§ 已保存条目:
◆ ◆ ◆ ◆ ◆ ◆ ◆

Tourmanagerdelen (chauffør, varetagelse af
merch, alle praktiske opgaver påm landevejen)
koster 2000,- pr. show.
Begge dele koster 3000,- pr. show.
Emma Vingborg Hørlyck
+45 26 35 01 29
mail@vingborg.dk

◆ ◆ ◆ ◆ ◆ ◆ ◆

§ 所需操作:
更新材料中的各行：把所有“show”换成“koncert”，其余内容一律不变。

§ 任务答案:
Tourmanagerdelen (chauffør, varetagelse af
merch, alle praktiske opgaver påm landevejen)
koster 2000,- pr. koncert.
Begge dele koster 3000,- pr. koncert.
Emma Vingborg Hørlyck
+45 26 35 01 29
mail@vingborg.dk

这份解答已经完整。